**About this exercise:**
Which of the lines below contain the string "APDU"? Pull each one out of the data.

Input for this task below:

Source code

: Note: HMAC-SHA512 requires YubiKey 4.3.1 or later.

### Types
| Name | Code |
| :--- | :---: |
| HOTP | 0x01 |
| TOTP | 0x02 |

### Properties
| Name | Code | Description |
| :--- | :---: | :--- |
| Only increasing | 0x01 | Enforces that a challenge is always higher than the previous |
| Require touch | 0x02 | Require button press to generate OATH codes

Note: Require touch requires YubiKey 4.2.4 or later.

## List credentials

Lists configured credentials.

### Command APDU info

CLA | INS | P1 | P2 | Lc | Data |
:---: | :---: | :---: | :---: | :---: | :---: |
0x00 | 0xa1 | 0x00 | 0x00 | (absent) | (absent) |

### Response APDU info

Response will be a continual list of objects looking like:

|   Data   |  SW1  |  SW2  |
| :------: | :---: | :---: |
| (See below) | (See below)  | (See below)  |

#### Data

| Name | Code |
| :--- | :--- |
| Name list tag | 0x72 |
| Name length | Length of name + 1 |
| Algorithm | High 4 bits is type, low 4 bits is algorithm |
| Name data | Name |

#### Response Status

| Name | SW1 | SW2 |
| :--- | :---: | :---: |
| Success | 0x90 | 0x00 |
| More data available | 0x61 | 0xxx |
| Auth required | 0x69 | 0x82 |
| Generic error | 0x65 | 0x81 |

End of Input for this task.
Input for this task below:

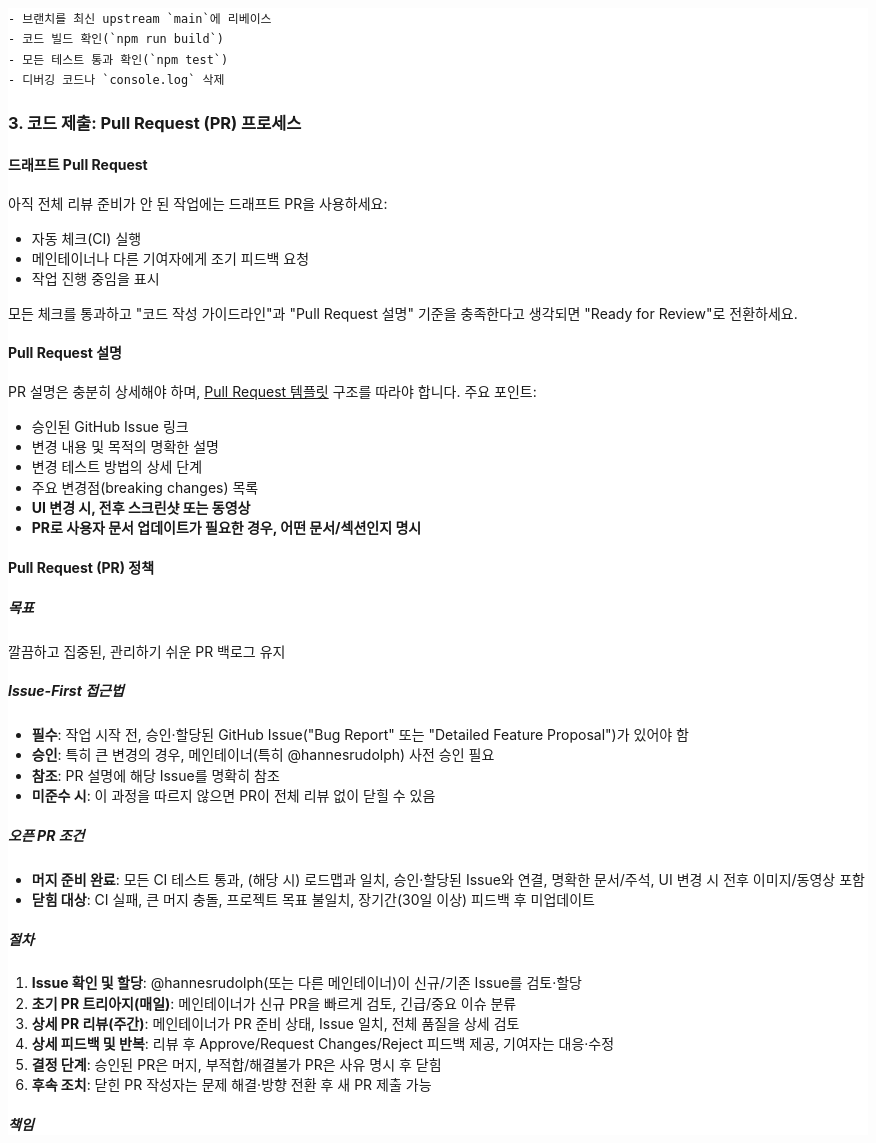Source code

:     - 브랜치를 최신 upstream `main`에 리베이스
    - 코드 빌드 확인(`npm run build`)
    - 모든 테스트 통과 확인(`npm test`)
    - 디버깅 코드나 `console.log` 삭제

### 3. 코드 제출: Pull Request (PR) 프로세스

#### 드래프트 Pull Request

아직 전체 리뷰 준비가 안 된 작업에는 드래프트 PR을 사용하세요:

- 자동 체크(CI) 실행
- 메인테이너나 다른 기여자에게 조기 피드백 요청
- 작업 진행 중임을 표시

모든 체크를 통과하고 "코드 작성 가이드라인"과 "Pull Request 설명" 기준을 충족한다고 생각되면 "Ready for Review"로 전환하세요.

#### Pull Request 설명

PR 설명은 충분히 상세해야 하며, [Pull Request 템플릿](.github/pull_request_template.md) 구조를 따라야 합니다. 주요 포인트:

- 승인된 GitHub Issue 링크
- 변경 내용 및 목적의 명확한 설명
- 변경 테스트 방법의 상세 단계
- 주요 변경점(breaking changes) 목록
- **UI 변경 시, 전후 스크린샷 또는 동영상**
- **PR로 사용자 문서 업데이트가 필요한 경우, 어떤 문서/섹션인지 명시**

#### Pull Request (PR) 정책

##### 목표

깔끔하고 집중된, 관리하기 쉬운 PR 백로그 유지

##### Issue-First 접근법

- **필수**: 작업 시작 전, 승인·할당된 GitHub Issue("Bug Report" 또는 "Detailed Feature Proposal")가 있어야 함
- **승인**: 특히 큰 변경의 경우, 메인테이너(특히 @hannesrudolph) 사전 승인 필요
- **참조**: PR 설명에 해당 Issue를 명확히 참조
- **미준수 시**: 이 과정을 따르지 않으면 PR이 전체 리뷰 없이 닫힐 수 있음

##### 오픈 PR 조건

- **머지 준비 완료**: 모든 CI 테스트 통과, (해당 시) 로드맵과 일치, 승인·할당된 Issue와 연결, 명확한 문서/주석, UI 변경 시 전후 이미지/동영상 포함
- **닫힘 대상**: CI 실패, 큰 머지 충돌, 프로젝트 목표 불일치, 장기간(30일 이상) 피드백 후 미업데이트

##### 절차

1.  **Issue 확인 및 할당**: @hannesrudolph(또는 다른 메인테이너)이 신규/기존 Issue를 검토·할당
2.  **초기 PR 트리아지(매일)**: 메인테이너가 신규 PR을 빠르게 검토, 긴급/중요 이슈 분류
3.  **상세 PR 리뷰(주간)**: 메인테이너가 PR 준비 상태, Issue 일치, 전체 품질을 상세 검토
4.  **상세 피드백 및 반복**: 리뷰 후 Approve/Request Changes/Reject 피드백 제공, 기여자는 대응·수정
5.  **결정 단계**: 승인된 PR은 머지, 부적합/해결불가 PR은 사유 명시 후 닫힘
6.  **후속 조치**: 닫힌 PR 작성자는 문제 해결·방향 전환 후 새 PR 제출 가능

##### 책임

End of Input for this task.

**Solution to this exercise:**
### Command APDU info
### Response APDU info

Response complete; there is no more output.